Senate Bill 789 by Sen. Jim Hendren, R-Sulphur Springs, passed the House 64-19 and heads to the governor's desk. The legislation clears the way for public-enrollment charter schools to receive existing General Improvement Fund money allocated during fiscal 2014.
"This does not take any money away from any traditional public school," said Rep. Bruce Cozart, R-Hot Springs, the chairman of the House Education Committee. "I want to stress that, even though we're getting an email that says that, it's not true. Traditional schools have received over $1 billion in facility funding. Charter schools have received zero dollars."
Currently, open-enrollment charter schools can apply for a facility-funding revolving loan, which is administered through the state Division of Public School Academic Facilities and Transportation. Under the program, the charter school has to repay that money to the revolving loan program.
SB789 allows the loan funding -- $5 million in general improvement funds set aside by former Gov. Mike Beebe and the Arkansas Legislature during the fiscal session -- to be awarded without requiring that it be paid back to the fund.
Rep.
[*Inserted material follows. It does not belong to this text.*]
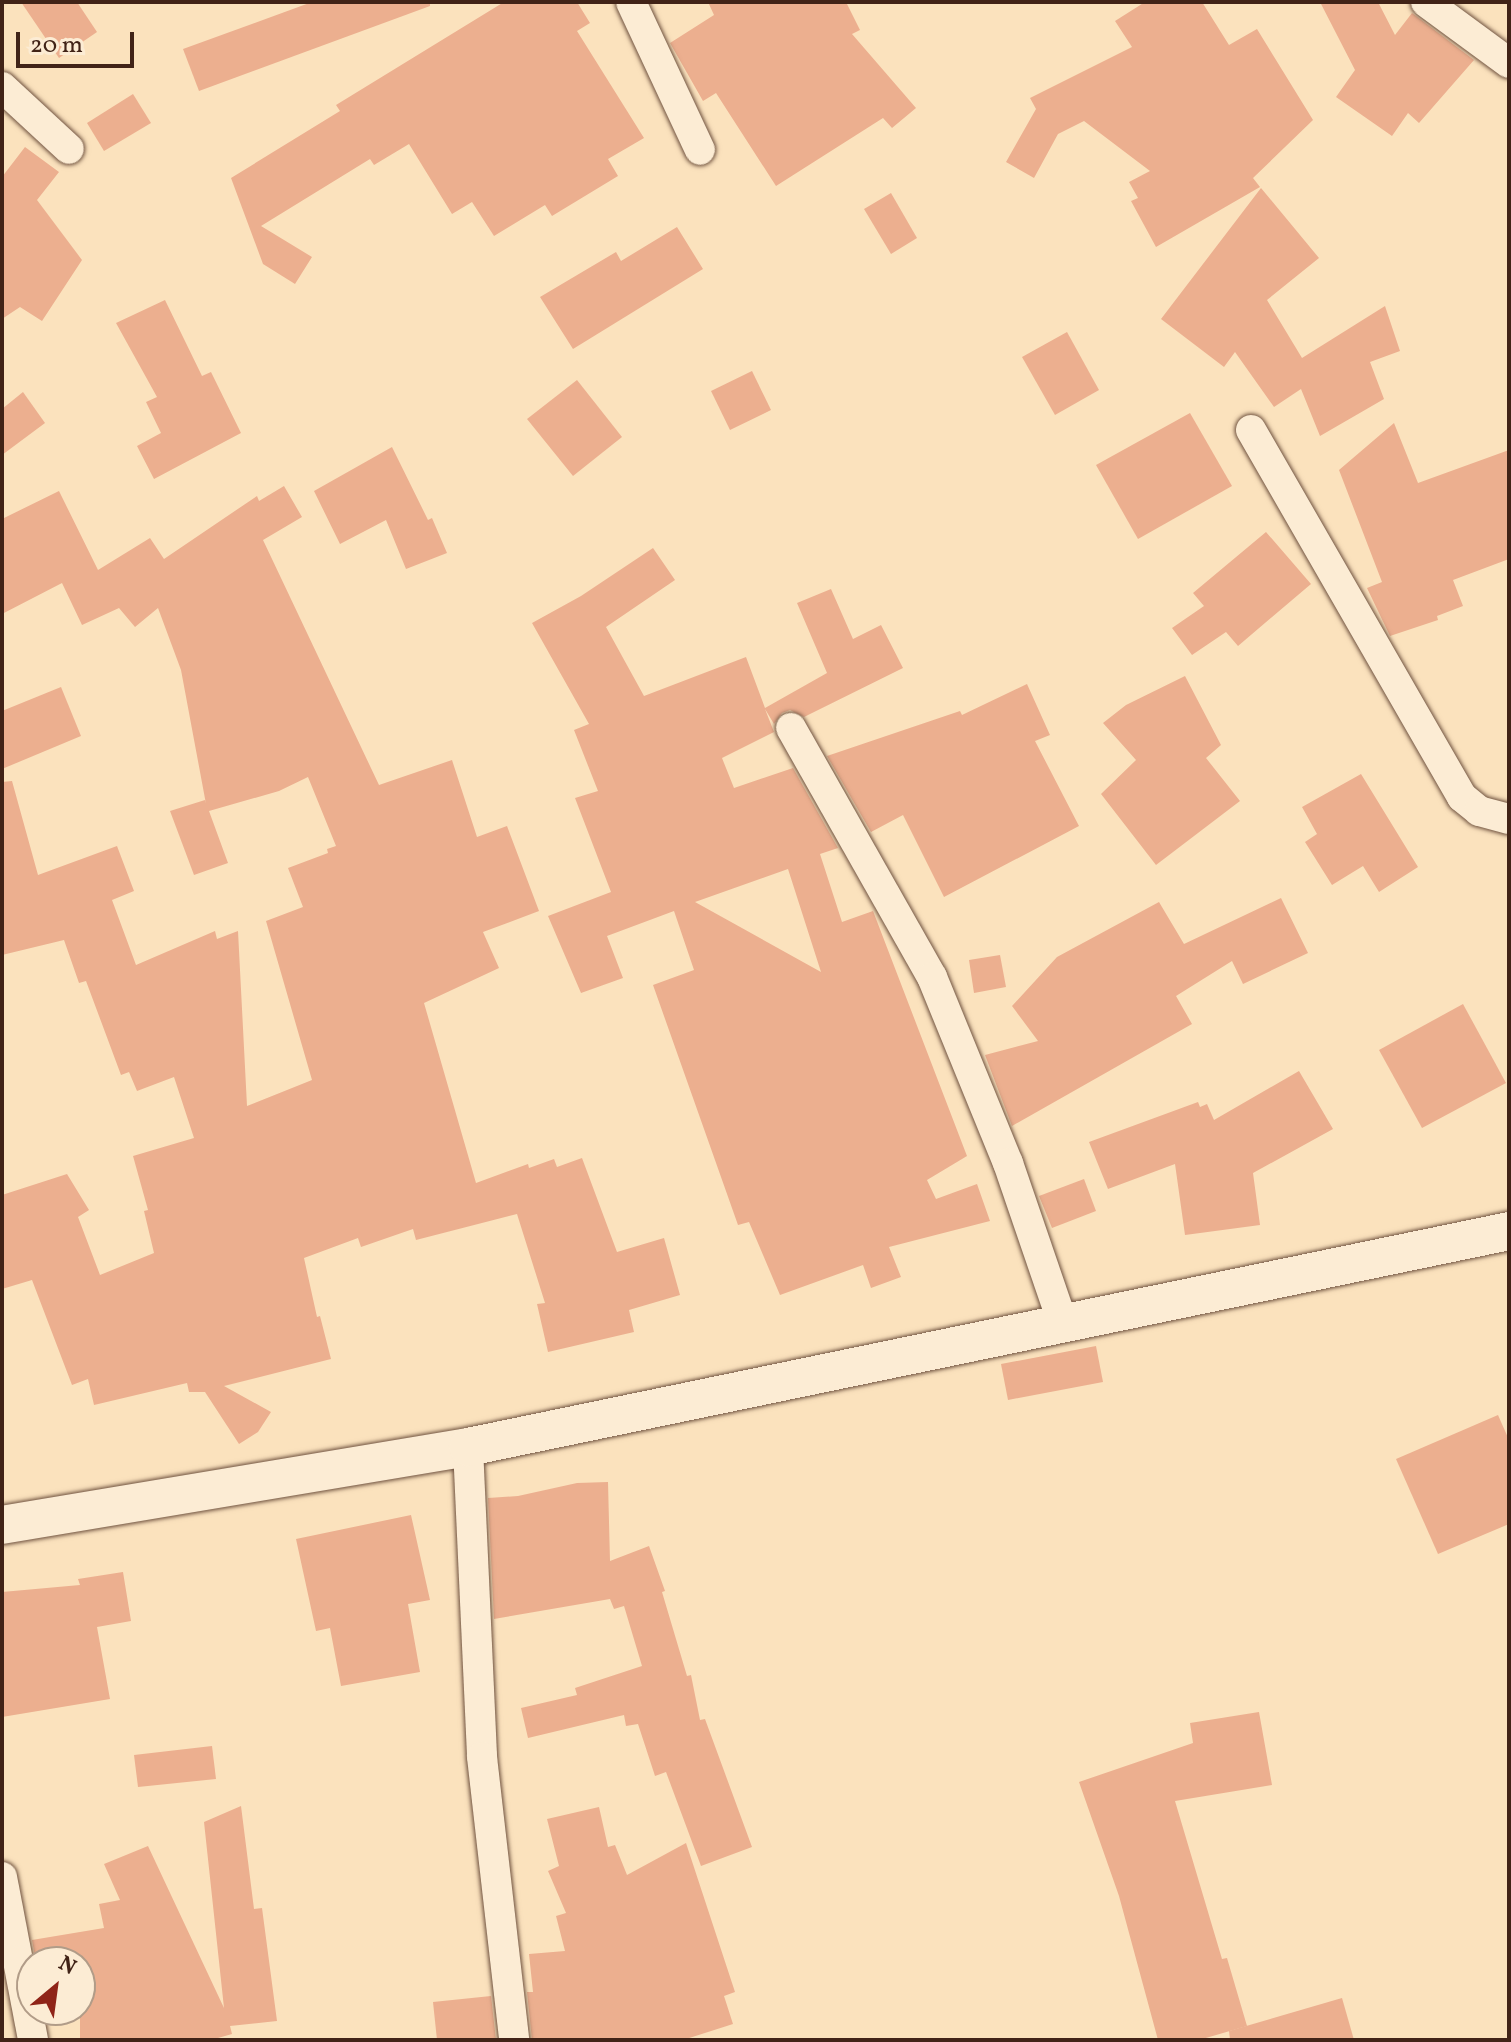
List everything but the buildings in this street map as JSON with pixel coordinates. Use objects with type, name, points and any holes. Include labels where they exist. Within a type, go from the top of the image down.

John Walker, D-Little Rock, asked whether the legislation would require money to be placed in the fund from the budget in the future and whether there would be accountability measures put in place to ensure the money was spent properly.
"Would there be any public accountability regarding these funds or the properties which they may be used to obtain?" he said.
Cozart said there was no line item for the program in the current budget proposal for fiscal 2016. The legislation allows private donors such as the Walton Family Foundation, which historically has supported charter school education, to donate money to continue the program. Several supporters have said they expect that to occur.
Cozart also said the accountability measures would be handled through the agency awarding the money to the charter schools. He said the public would not get a say in which charter schools receive money, much like they don't get a say in which public schools receive facilities funding.
Rep. Reginald Murdock, D-Marianna, said the bill didn't treat public charter schools the same as public schools, which he said have added scrutiny.
"What this bill does not do is it does not require that same type of scrutiny that public schools have to go through with their academic facilities' masters plan and things like that," he said. "My issue is not the funding, it is the way this bill is written. What the concern would be is these dollars could then be used for operations, for whatever you want to use it for, versus it being under code for academic facilities."
Rep. Bill Gossage, R-Ozark and a former public school superintendent, said he supported the bill because a generation of students has graduated from public charter schools but the schools have not received money to help with facilities.
"This has been an ongoing debate, not just this session, but for years," he said. "I asked for three things, and that is that this would not take money from traditional public school facilities, and this does not do that. I wanted to make sure that the facilities division would promulgate the rules for this and how the money would be used and how it would be handed out; that's in the bill. I also wanted to make sure that they had to meet all codes: fire codes, health codes, safety codes and ADA requirements. This bill requires that they do that."